Ouvertures: “…a philosophical poetic dream of a documentary.”

A review by Lorry Kikta for Film Threat.

Directors Louis Henderson and Olivier Marboeuf bring us the not-quite-a-documentary Ouvertures. The film was written and performed by The Living and The Dead Ensemble, which is composed of actors, poets, and performers from Haiti, France, and the United Kingdom. Ouvertures disguises itself at first, masquerading as a documentary about the ensemble’s translation of the play Monsieur Toussaint by Edouard Glissant from French to Creole. Essentially this is what the movie is about, but the film does not approach the subject or actions in the way that a typical documentary would. I would call the motion picture more narrative non-fiction than documentary if I felt like classifying it at all.

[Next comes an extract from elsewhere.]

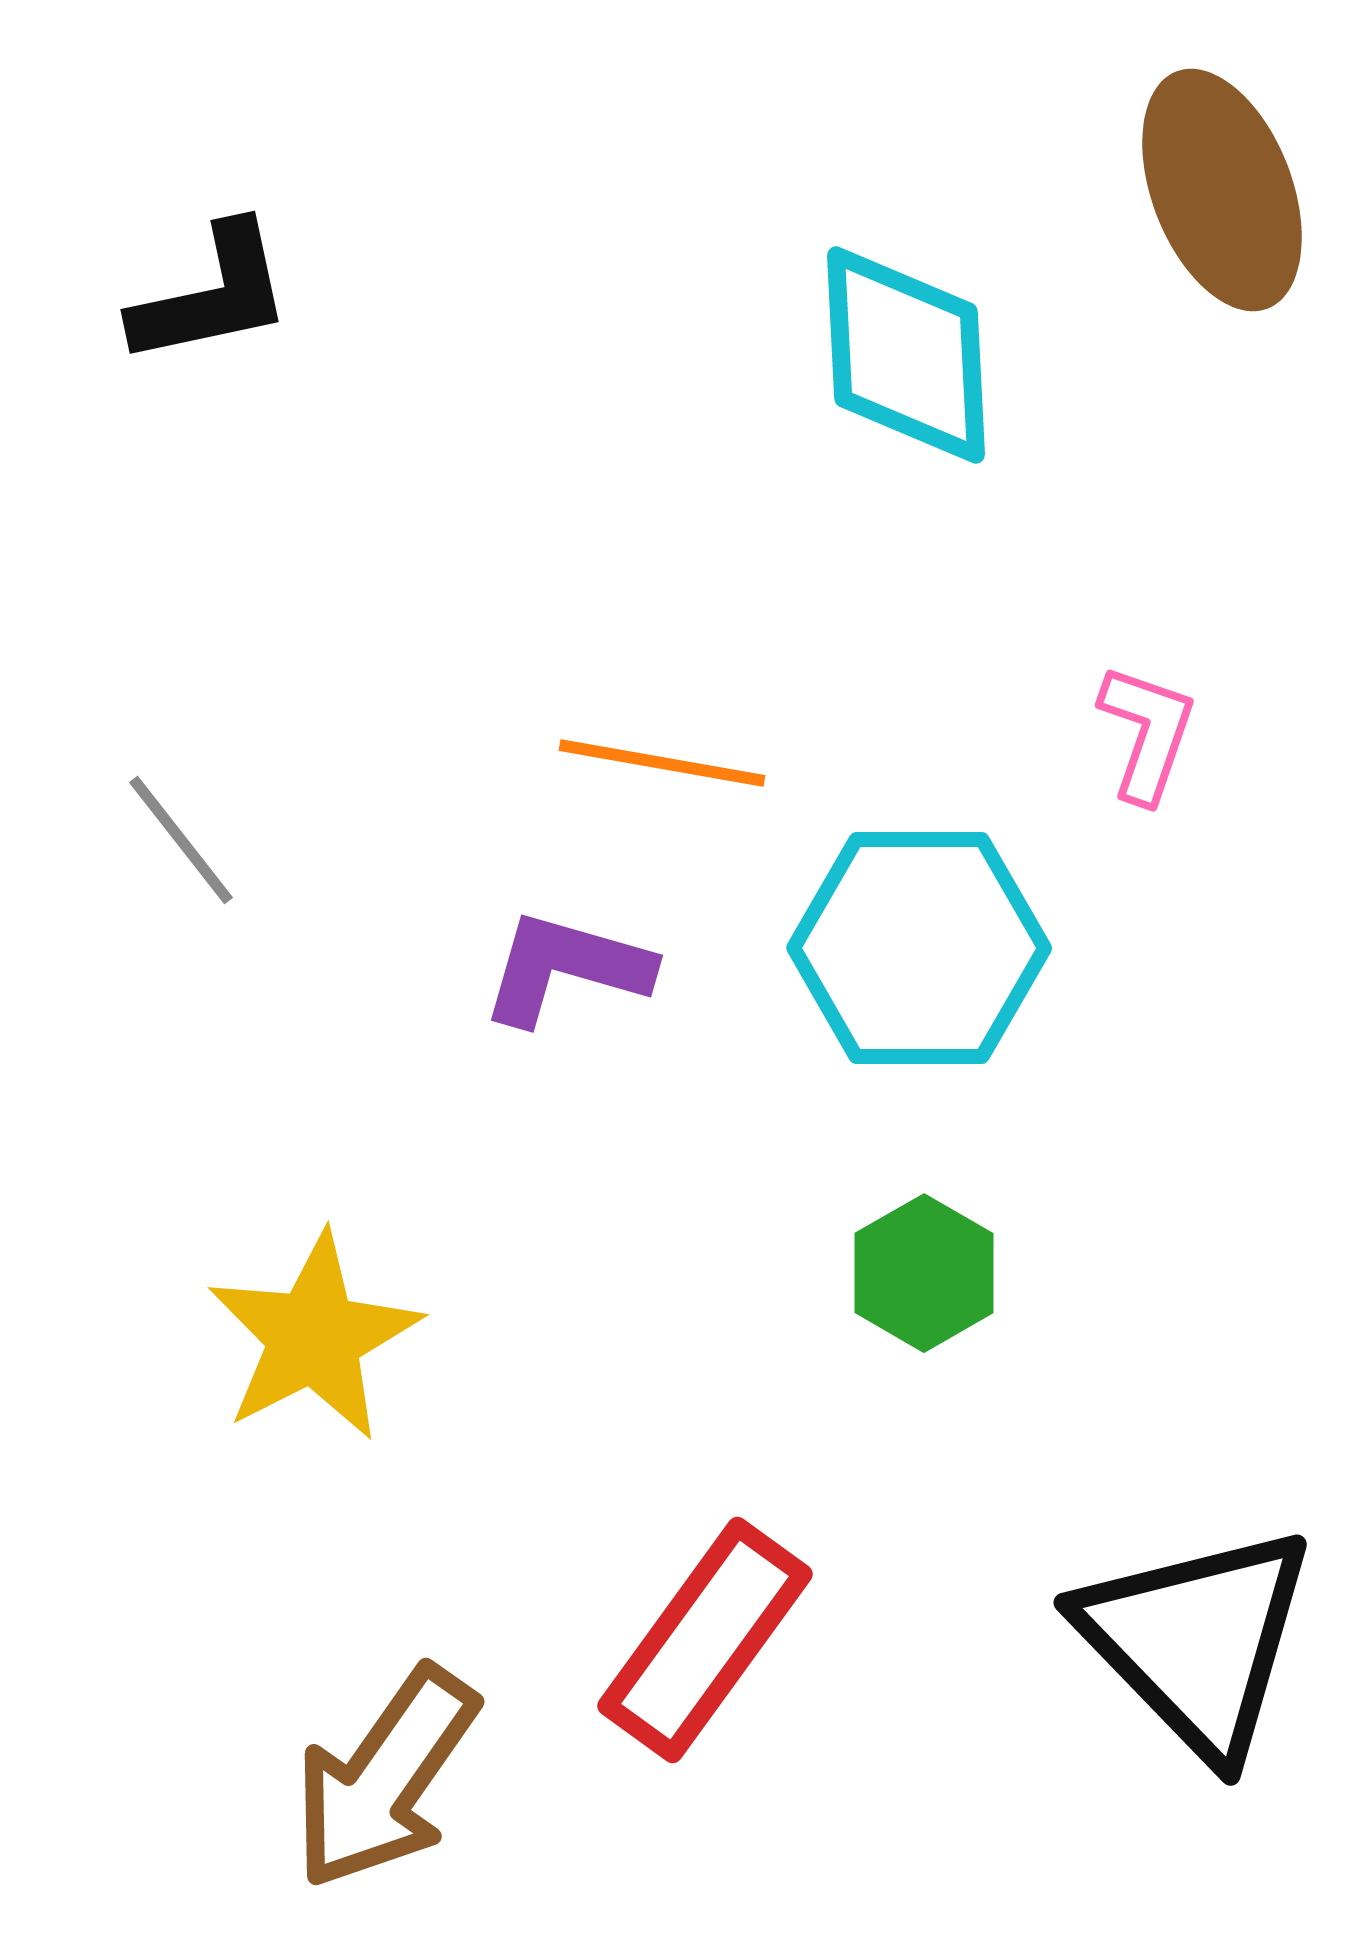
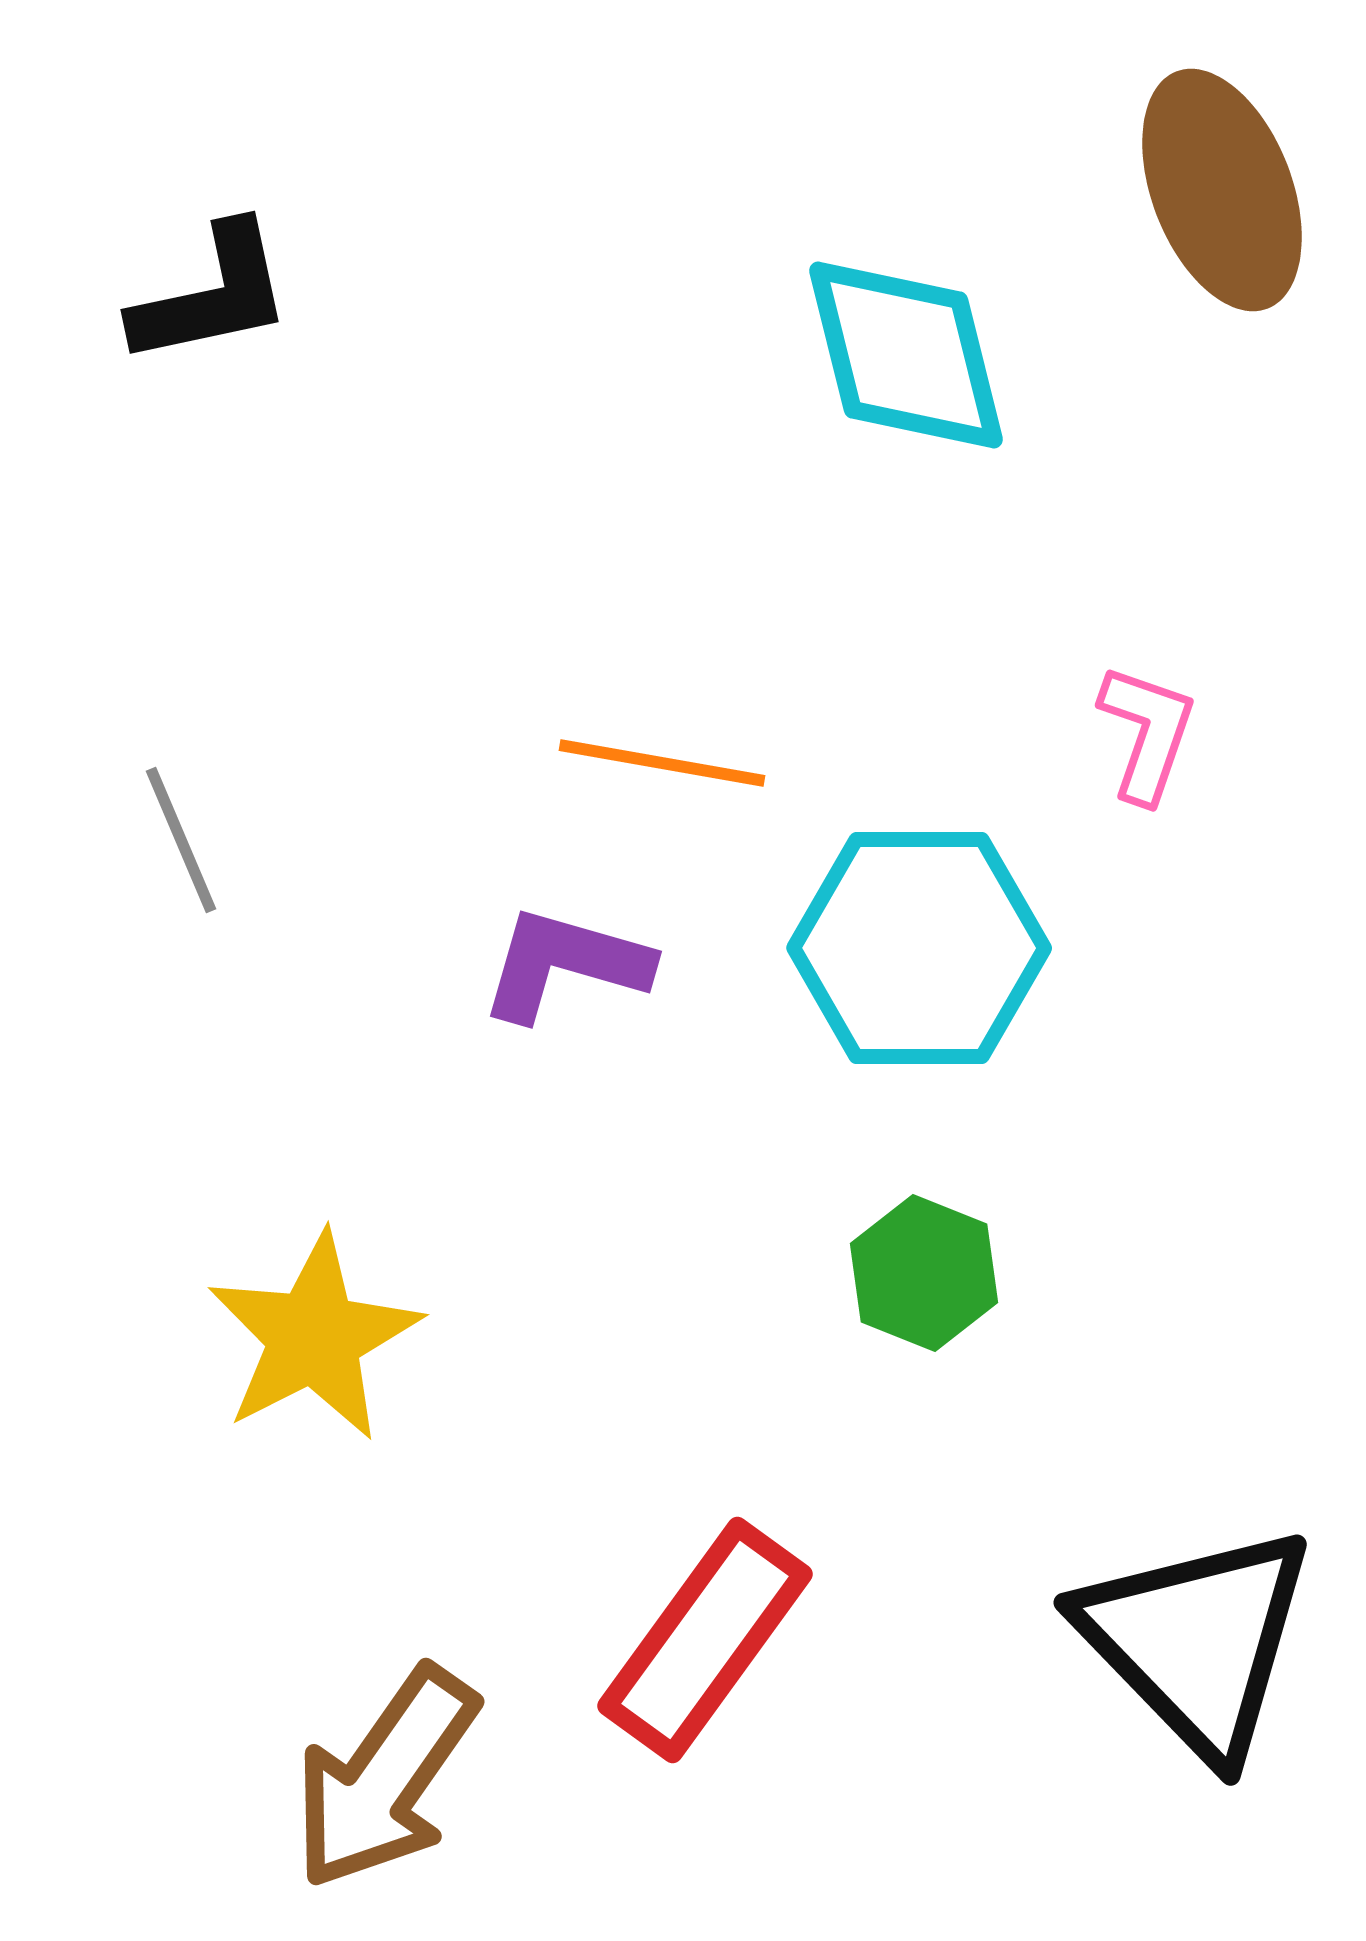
cyan diamond: rotated 11 degrees counterclockwise
gray line: rotated 15 degrees clockwise
purple L-shape: moved 1 px left, 4 px up
green hexagon: rotated 8 degrees counterclockwise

Ouvertures starts during winter in France’s Jura mountains, where Napoleon Bonaparte imprisoned famous Haitian General and revolutionary Toussaint L’Ouverture. We hear part of L’Ouverture’s letter to Bonaparte. We see a cell that represents his time in prison.

Act 2 takes us to Haiti. Collective members are singing a song about L’Ouverture. Then we see two other ensemble members rapping part of the play while another one plays the drums. From here, we are treated to several poetically philosophical vignettes where we are told about important figures of Haitian history such as Francois Mackendal and Macaya. We learn about “maroons,” a derogatory term for fugitive slaves. We learn not only about Haiti’s past but its present and where the country is headed in the future.

“…philosophical vignettes where we are told about important figures of Haitian history…”

Ouvertures is a philosophical, poetic dream of a documentary. It tells us so much through the performances of The Living and The Dead Collective. The discussions and actions are real, but they are also performative. The film could be seen as a giant performance art piece and is definitely one of the more interesting ones I have seen. It discusses Haitian identity, the perils of colonialism, the importance of black culture, and more things that all of us definitely need to familiarize ourselves with if we have not already.

If you enjoy documentaries that are a little bit more staged, rather than being direct documentation, you will undoubtedly enjoy Ouvertures. I feel like I mention him too much (oh well), but people who enjoy the work of William Greaves, particularly Symbiopsychotaxiplasm, will certainly enjoy this film. It stretches the fabric of what a documentary can be as it explores where reality meets fiction and how sometimes the two are indistinguishable. It also tells the story that it sets out to as well without drowning in pomposity.

I can admit that I feel like this film could have been just a tad bit shorter, but I’m just a big fan of the ninety-minute film. Other than that, I think Ouvertures is one of the most interesting documentaries I have seen this year, and I wholeheartedly recommend you see it.